### [INFORMATION GIVEN]
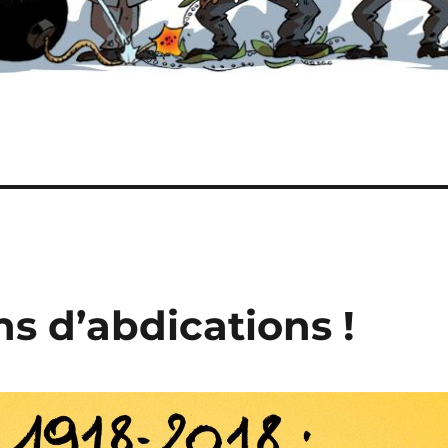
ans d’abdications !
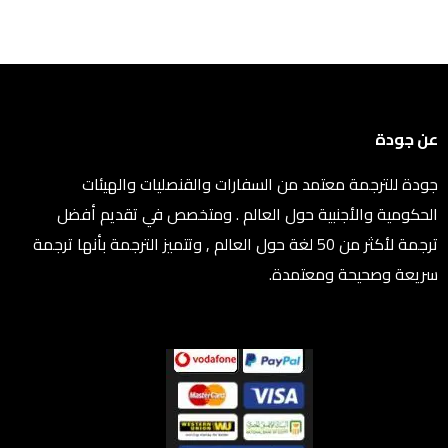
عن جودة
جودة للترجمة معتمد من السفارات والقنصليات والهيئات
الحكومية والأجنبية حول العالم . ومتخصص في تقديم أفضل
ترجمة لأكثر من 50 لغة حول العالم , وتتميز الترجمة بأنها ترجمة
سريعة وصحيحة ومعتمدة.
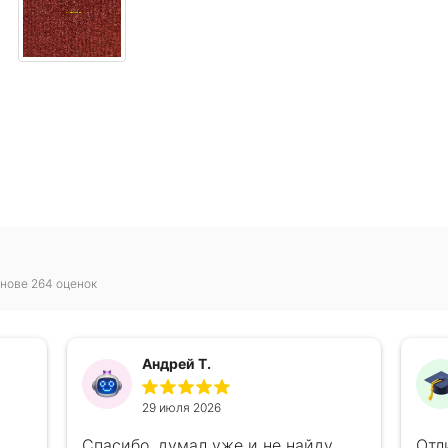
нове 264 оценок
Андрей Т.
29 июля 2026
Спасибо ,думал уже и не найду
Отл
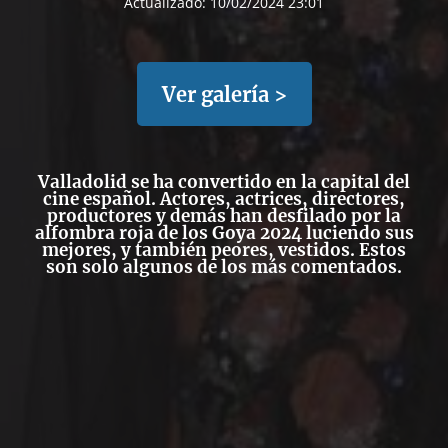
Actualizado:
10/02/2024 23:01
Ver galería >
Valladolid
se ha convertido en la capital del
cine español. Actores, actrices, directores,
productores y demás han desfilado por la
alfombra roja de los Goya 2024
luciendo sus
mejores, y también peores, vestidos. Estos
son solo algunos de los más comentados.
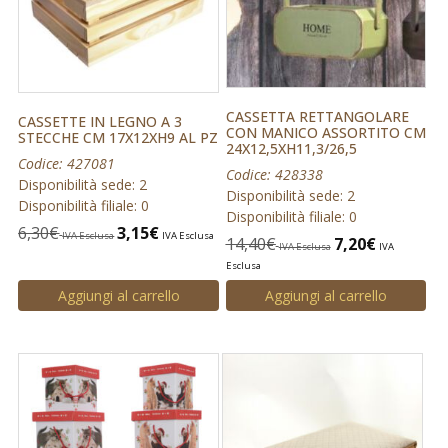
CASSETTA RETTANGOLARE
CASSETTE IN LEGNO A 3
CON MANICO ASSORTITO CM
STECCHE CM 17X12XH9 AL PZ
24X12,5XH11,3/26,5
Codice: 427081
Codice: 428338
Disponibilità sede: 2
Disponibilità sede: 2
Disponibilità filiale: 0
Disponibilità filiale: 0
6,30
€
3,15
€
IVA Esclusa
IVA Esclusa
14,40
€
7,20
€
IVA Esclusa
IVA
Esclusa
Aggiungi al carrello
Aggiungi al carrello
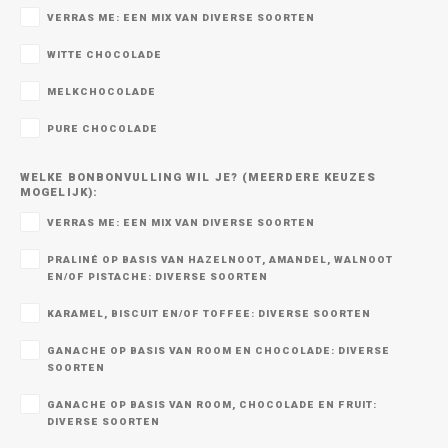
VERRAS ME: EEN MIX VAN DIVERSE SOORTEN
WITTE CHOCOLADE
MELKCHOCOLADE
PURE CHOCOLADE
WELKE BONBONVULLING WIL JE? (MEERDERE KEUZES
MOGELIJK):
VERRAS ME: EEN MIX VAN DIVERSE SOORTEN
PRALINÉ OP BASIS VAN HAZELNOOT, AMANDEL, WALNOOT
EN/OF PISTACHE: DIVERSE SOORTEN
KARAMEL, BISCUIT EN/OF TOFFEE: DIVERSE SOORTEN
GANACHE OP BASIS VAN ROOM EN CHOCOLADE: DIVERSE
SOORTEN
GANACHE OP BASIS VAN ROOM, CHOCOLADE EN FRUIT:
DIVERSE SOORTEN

### [ASSIGNED TASK]
For this exercise, find all lines in the records containing the word "SOORTEN" and copy them.

### [ANSWER SECTION]
VERRAS ME: EEN MIX VAN DIVERSE SOORTEN
VERRAS ME: EEN MIX VAN DIVERSE SOORTEN
EN/OF PISTACHE: DIVERSE SOORTEN
KARAMEL, BISCUIT EN/OF TOFFEE: DIVERSE SOORTEN
SOORTEN
DIVERSE SOORTEN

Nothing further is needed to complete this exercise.